Anlatmak istediğim Harapnaz anıları değildi, Belbuka Üs Bölgesi’ndeki masa sandalye yokluğunu görünce ister istemez Harapnaz anılarım depreşti. Hey gidi günler hey!

***

Tekrar Belbuka’ya dönelim. İçişleri Bakanı Süleyman Soylu’nun üs bölgesinde askerlerle yer sofrasında yemek yemesi özellikle sosyal medyada gündem oldu, tepkilere yol açtı. 

Sözcü Gazetesi yazarı Yılmaz Özdil, “38 yıldır bu memlekette gazetecilik yapıyorum, terörün en saldırgan dönemlerinde sınır karakolları gördüm, Türk askerinin postalını çıkarıp yerde yediğini ilk defa görüyorum” diyerek fotoğrafları eleştirdi.

Emekli Tuğamiral Türker Ertürk, “Gerçekten masa yok muydu? Yoksa halkı kandırmak ve istismar etmek için pazarlama tekniği midir?” diye sordu.

Gazeteci Zafer Arapkirli de olayı şov ve rezalet olarak nitelendirdi, “Hudut karakolundaki yer sofrası şov değil gerçekse, askerine adam gibi masada yemek yemeyi layık görmeyen karakol komutanı, alay tugay komutanı her kimse görevden alınsın!” dedi. Arapkirli, sorumlulara istifa çağrısında da bulundu.

Benzer başka eleştiriler de var. Bu eleştirilere Süleyman Soylu, “Belbuka Üst Bölgesi sadece PKK’nın değil, PKK yardakçıları Yılmaz Özdil ve medya faresinin de psikolojisini bozmuş anlaşılan... Bizim köyde şöyle söylerler; İt ürür kervan yürür!” diyerek yanıt verdi.

Walla, bu yanıtın karakoldaki masa sandalye yokluğuyla ne ilgisi var, anlayamadım. İt ürür kervan yürür ne demek? Böyle demek yerine, karakolda neden masa sandalye bulunmadığını açıklaması gerekmez miydi? Ayrıca Üst Bölgesi değil, Üs Bölgesi diye yazmalıydı. Neyse, Türkçe dersinde değiliz.
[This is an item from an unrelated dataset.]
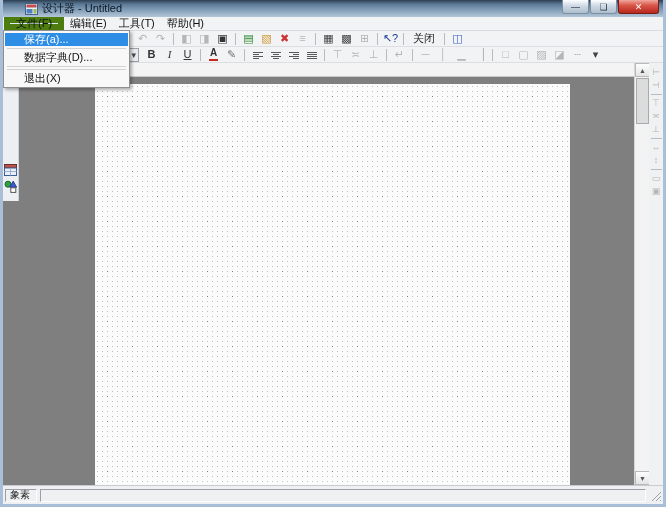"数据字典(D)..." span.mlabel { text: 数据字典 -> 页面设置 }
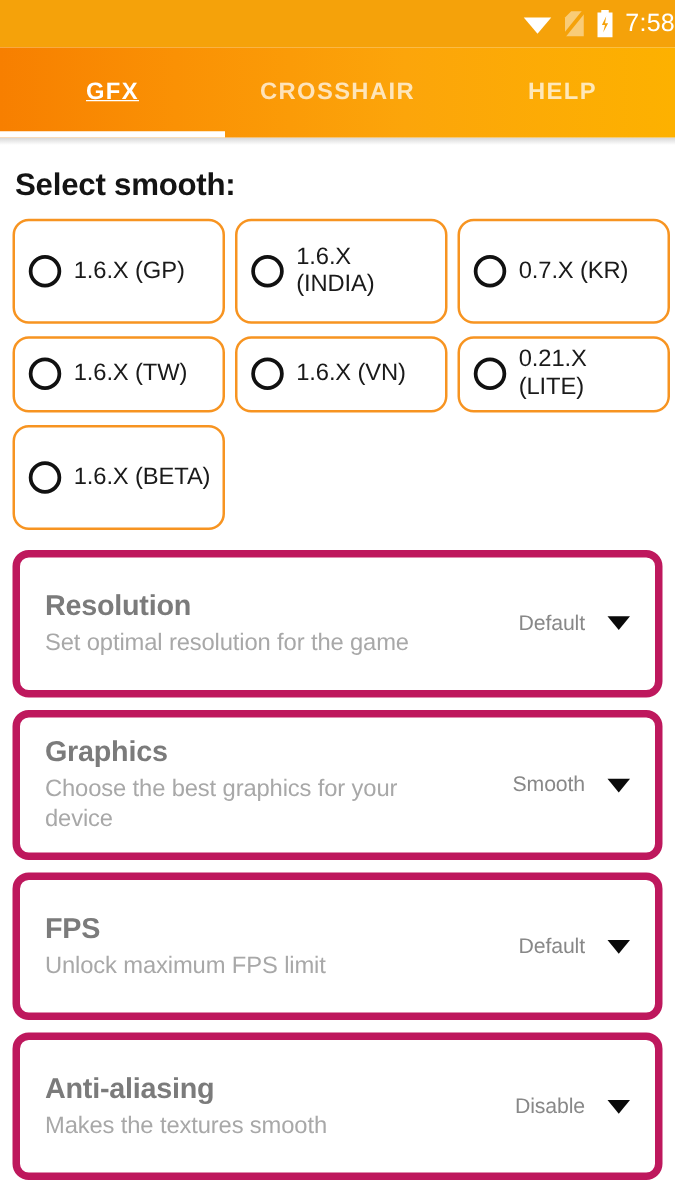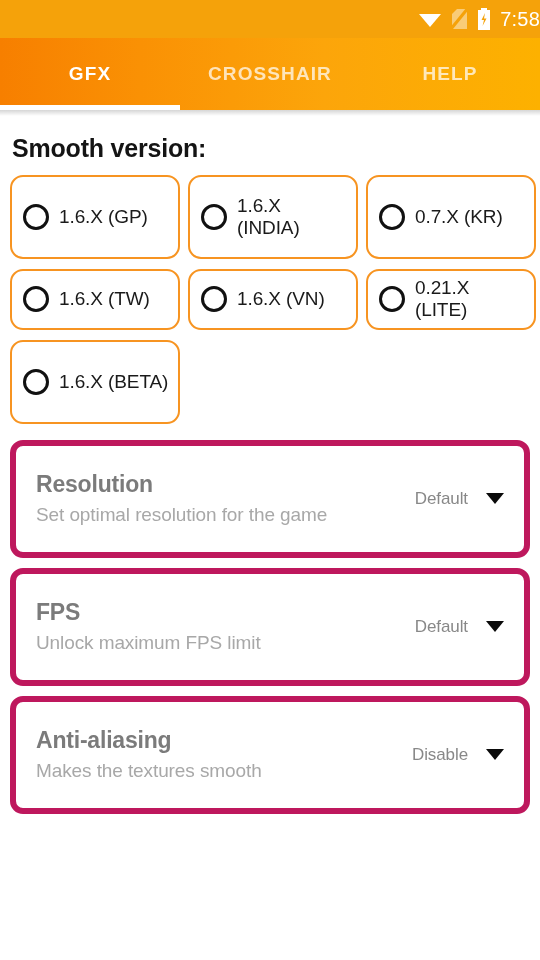"GFX" .tab.active { text-decoration: none -> underline }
Başta da dediğim gibi, mezkûr karakolda masa sandalye yokluğuna, mecburen yer sofrasına bağdaş kurulmasına yüreğim sızladı! Muharebe sahası olsa anlarım, mecburen mevzide yer sofrası kurulur; ama fotoğraf muharebe sahasına ait değil. Karakol binasındalar ama ortada masa sandalye yok. Ne acı! Kırk yıl önce Harapnaz Bölüğü’nde bile kırık dökük de olsa masa ve sandalye vardı.

Eski bir zabit olarak kafam karışık, yüreğim kırık. Malum fotoğraftaki orgeneralin ve askerlerin koskoca İçişleri Bakanı’na oturacağı bir sandalye, dirseğini dayayacağı bir masa bile gösterememeleri moralimi çok bozdu! Fotoğraftaki orgeneralin mahcup yüz ifadesi gözümün önünden gitmiyor! Ne yapsam ne etsem? Belbuka Karakolu’na masa sandalye temini için kampanya mı başlatsam? Böyle bir kampanya başlatsam kanuna uygun olur mu?
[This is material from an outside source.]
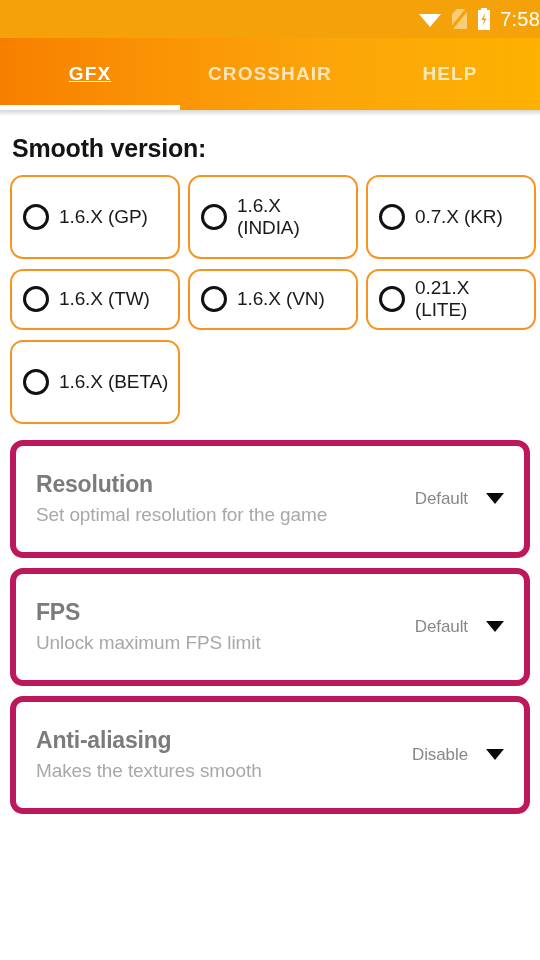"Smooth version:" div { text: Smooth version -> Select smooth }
Allah'ın bütün vasıflarını üzerinde toplayan” Cumhurbaşkanı liderliğinde Türkiye şahlanmışken ben de nelere kafa yoruyorum! Kayyum belediyelerine ziyaretler sırasında kimlere ne hediyeler ikram edildiği tartışmasına hiç girmeyeyim!

Bu vesileyle; 2021 barış ve sağlık yılı olsun desem, çok mu şey istemiş olurum?